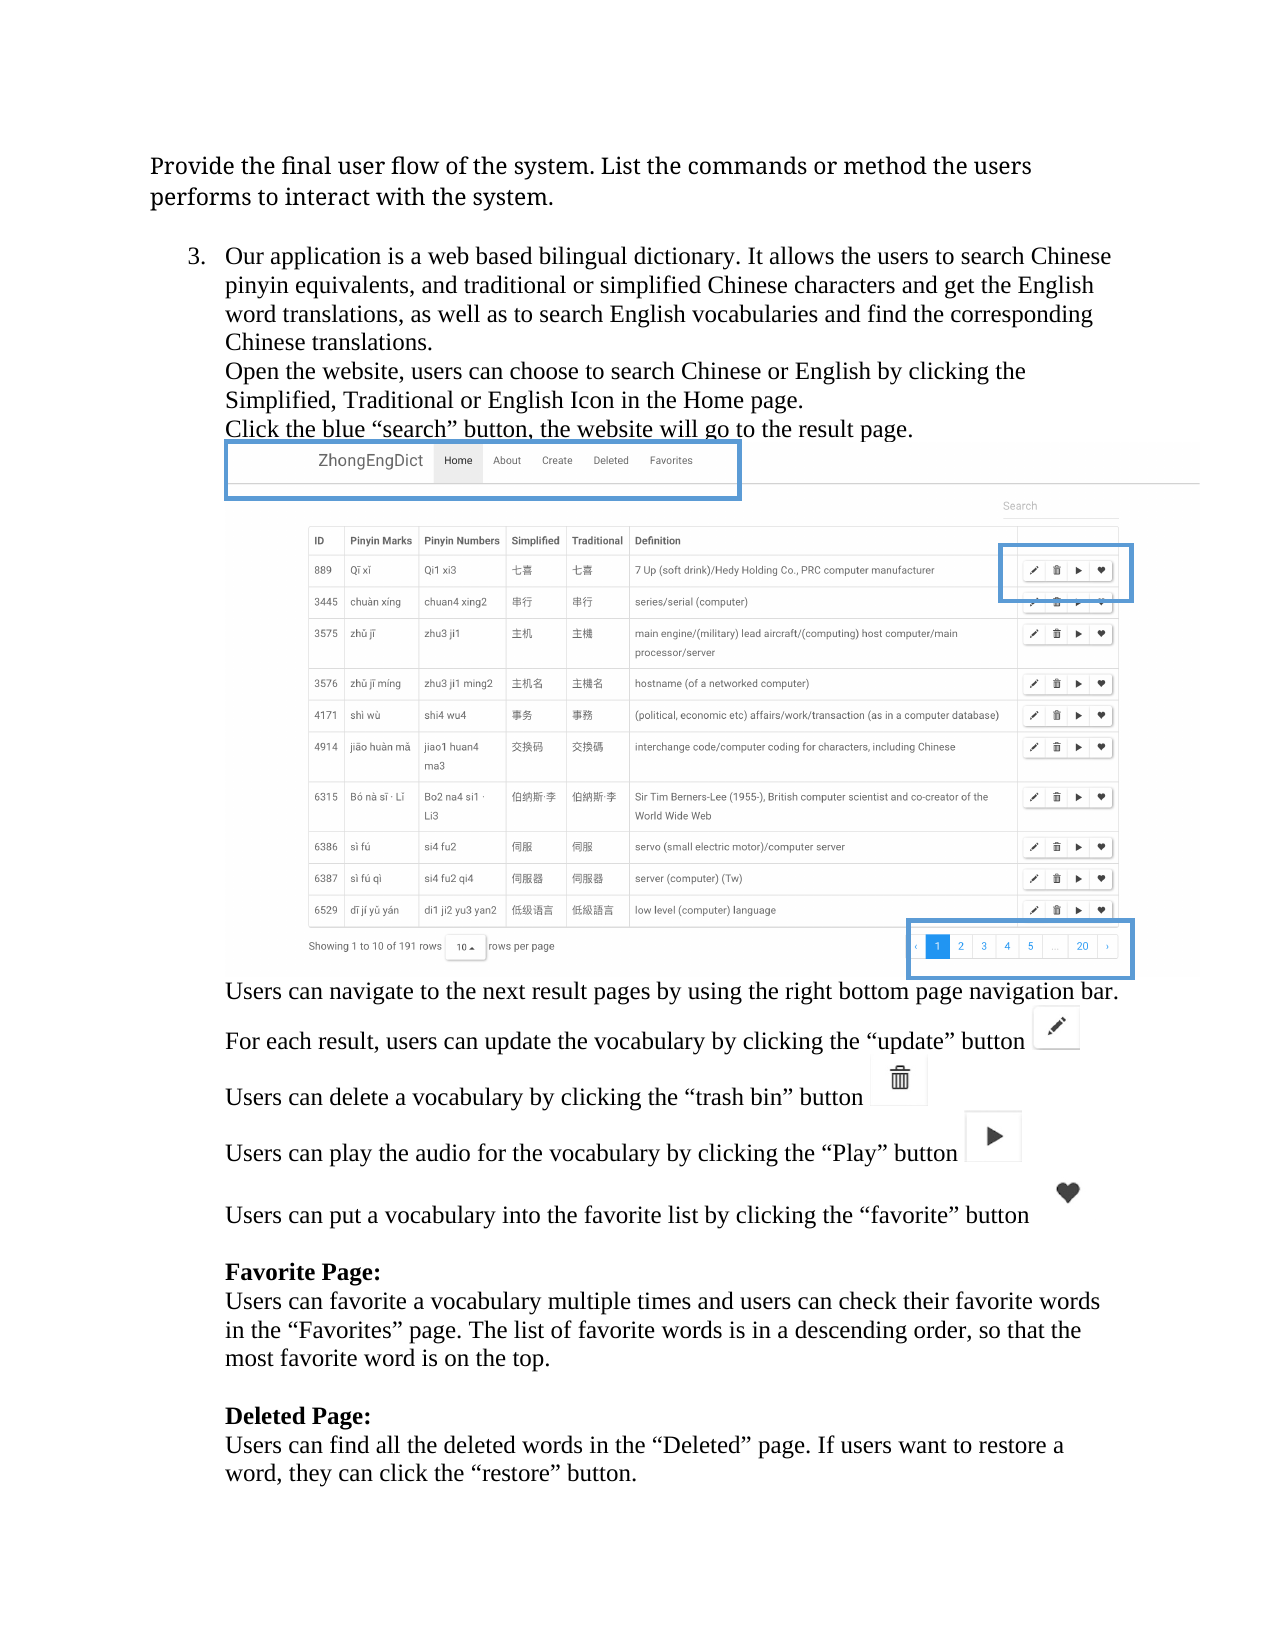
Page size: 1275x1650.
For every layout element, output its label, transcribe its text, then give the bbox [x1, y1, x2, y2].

list Users can play the audio for the vocabulary by clicking the “Play” button [225, 1111, 1125, 1167]
list Users can find all the deleted words in the “Deleted” page. If users want to restore a word, they can click the “restore” button. [225, 1430, 1125, 1487]
text Provide the final user flow of the system. List the commands or method the users performs to interact with the system. [150, 150, 1125, 212]
list Favorite Page: [225, 1257, 1125, 1286]
list Click the blue “search” button, the website will go to the result page. [225, 414, 1125, 442]
picture [964, 1110, 1022, 1162]
list Our application is a web based bilingual dictionary. It allows the users to search Chinese pinyin equivalents, and traditional or simplified Chinese characters and get the English word translations, as well as to search English vocabularies and find the corresponding Chinese translations. [187, 241, 1125, 356]
list Users can favorite a vocabulary multiple times and users can check their favorite words in the “Favorites” page. The list of favorite words is in a descending order, so that the most favorite word is on the top. [225, 1286, 1125, 1372]
list Deleted Page: [225, 1401, 1125, 1430]
list Open the website, users can choose to search Chinese or English by clicking the Simplified, Traditional or English Icon in the Home page. [225, 356, 1125, 414]
picture [1031, 1005, 1080, 1050]
list Users can delete a vocabulary by clicking the “trash bin” button [225, 1055, 1125, 1111]
list Users can navigate to the next result pages by using the right bottom page navigation bar. [225, 977, 1125, 1005]
picture [911, 923, 1130, 976]
picture [870, 1054, 928, 1106]
list Users can put a vocabulary into the favorite list by clicking the “favorite” button [225, 1167, 1125, 1228]
list For each result, users can update the vocabulary by clicking the “update” button [225, 1005, 1125, 1055]
picture [228, 444, 737, 496]
picture [1035, 1167, 1097, 1223]
picture [225, 442, 1200, 977]
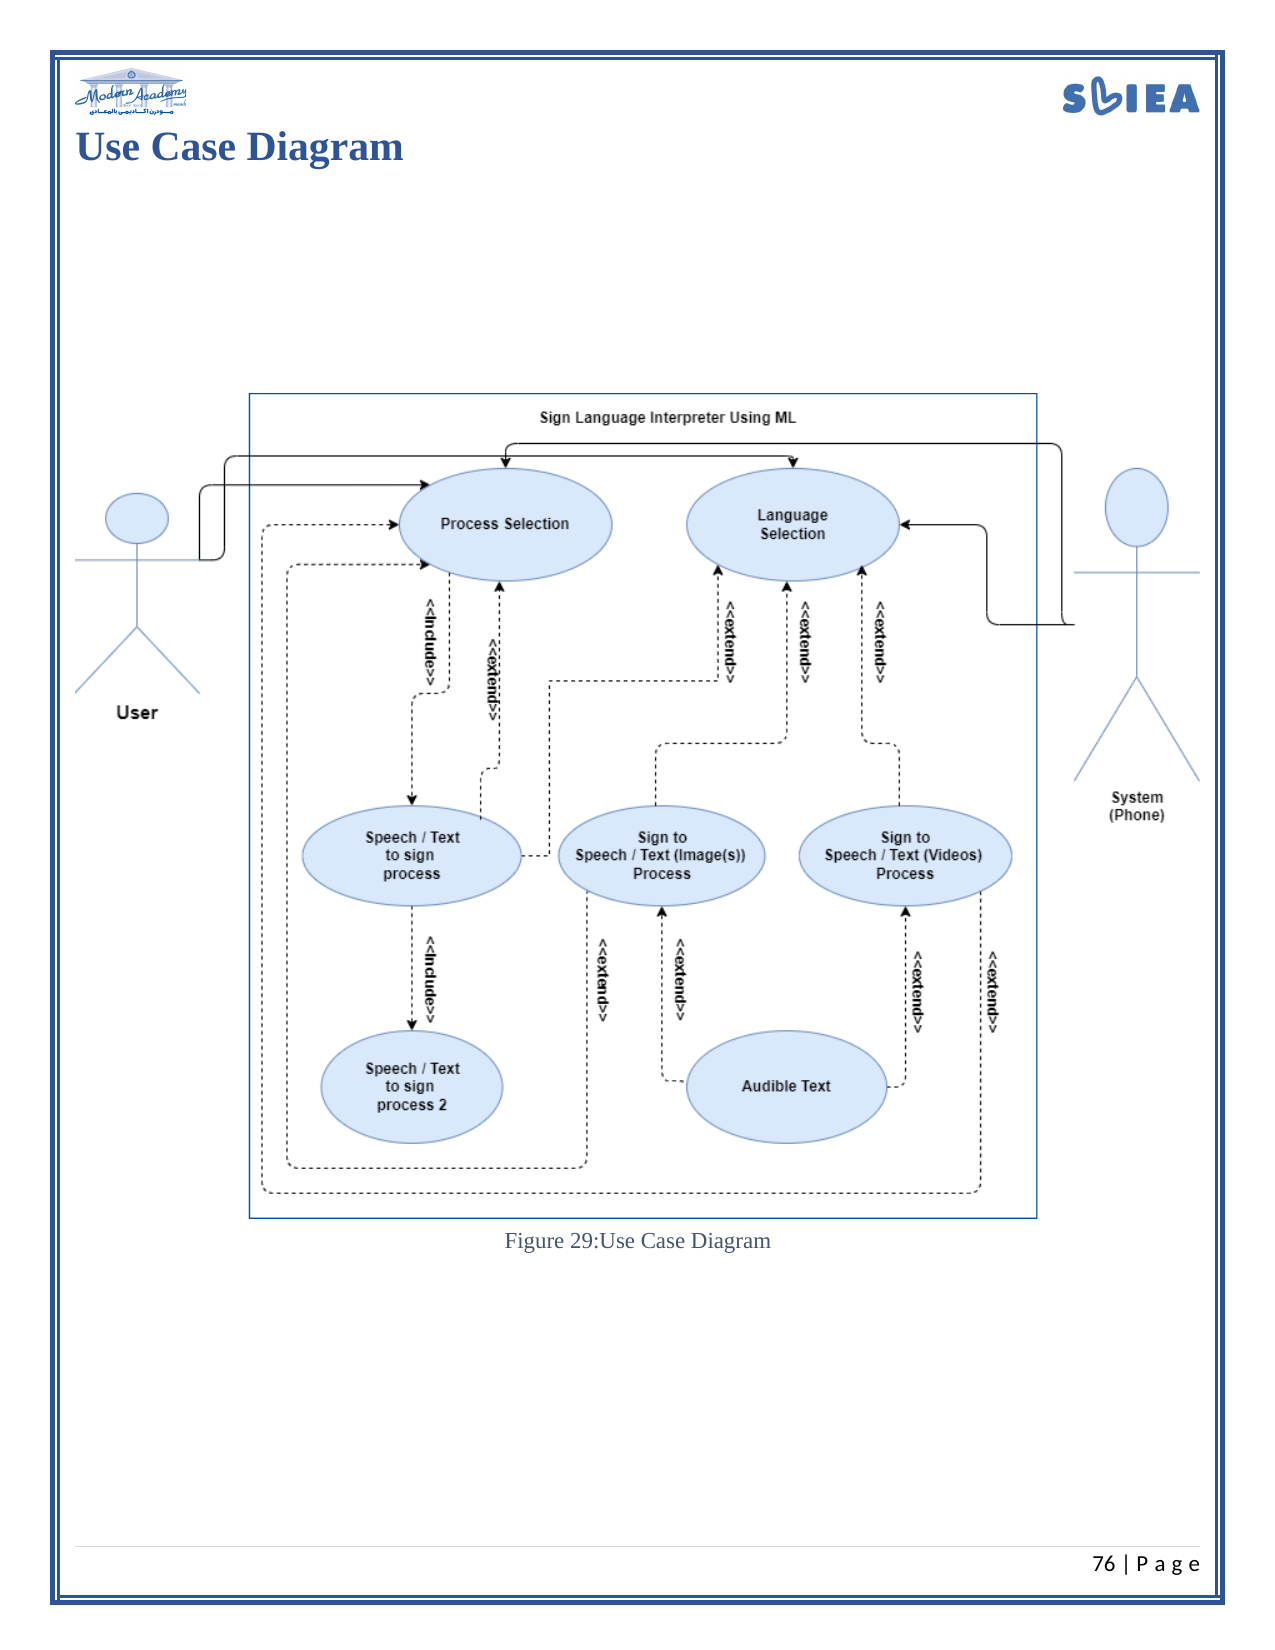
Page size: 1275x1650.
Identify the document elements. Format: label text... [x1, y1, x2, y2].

-- -- --

**What to do:**
Please write out every entry exactly, but skip the pictures.

**Answer box:**
Page size: 1275x1650.
For every layout element, output its label, transcribe its text, then give the bbox [x1, y1, x2, y2].

list Users can play the audio for the vocabulary by clicking the “Play” button [225, 1111, 1125, 1167]
list Users can find all the deleted words in the “Deleted” page. If users want to restore a word, they can click the “restore” button. [225, 1430, 1125, 1487]
text Provide the final user flow of the system. List the commands or method the users performs to interact with the system. [150, 150, 1125, 212]
list Favorite Page: [225, 1257, 1125, 1286]
list Click the blue “search” button, the website will go to the result page. [225, 414, 1125, 442]
picture [964, 1110, 1022, 1162]
list Our application is a web based bilingual dictionary. It allows the users to search Chinese pinyin equivalents, and traditional or simplified Chinese characters and get the English word translations, as well as to search English vocabularies and find the corresponding Chinese translations. [187, 241, 1125, 356]
list Users can favorite a vocabulary multiple times and users can check their favorite words in the “Favorites” page. The list of favorite words is in a descending order, so that the most favorite word is on the top. [225, 1286, 1125, 1372]
list Deleted Page: [225, 1401, 1125, 1430]
list Open the website, users can choose to search Chinese or English by clicking the Simplified, Traditional or English Icon in the Home page. [225, 356, 1125, 414]
picture [1031, 1005, 1080, 1050]
list Users can delete a vocabulary by clicking the “trash bin” button [225, 1055, 1125, 1111]
list Users can navigate to the next result pages by using the right bottom page navigation bar. [225, 977, 1125, 1005]
picture [911, 923, 1130, 976]
picture [870, 1054, 928, 1106]
list Users can put a vocabulary into the favorite list by clicking the “favorite” button [225, 1167, 1125, 1228]
list For each result, users can update the vocabulary by clicking the “update” button [225, 1005, 1125, 1055]
picture [228, 444, 737, 496]
picture [1035, 1167, 1097, 1223]
picture [225, 442, 1200, 977]
Page size: 1275x1650.
Identify the document elements. Format: label text... [x1, y1, x2, y2].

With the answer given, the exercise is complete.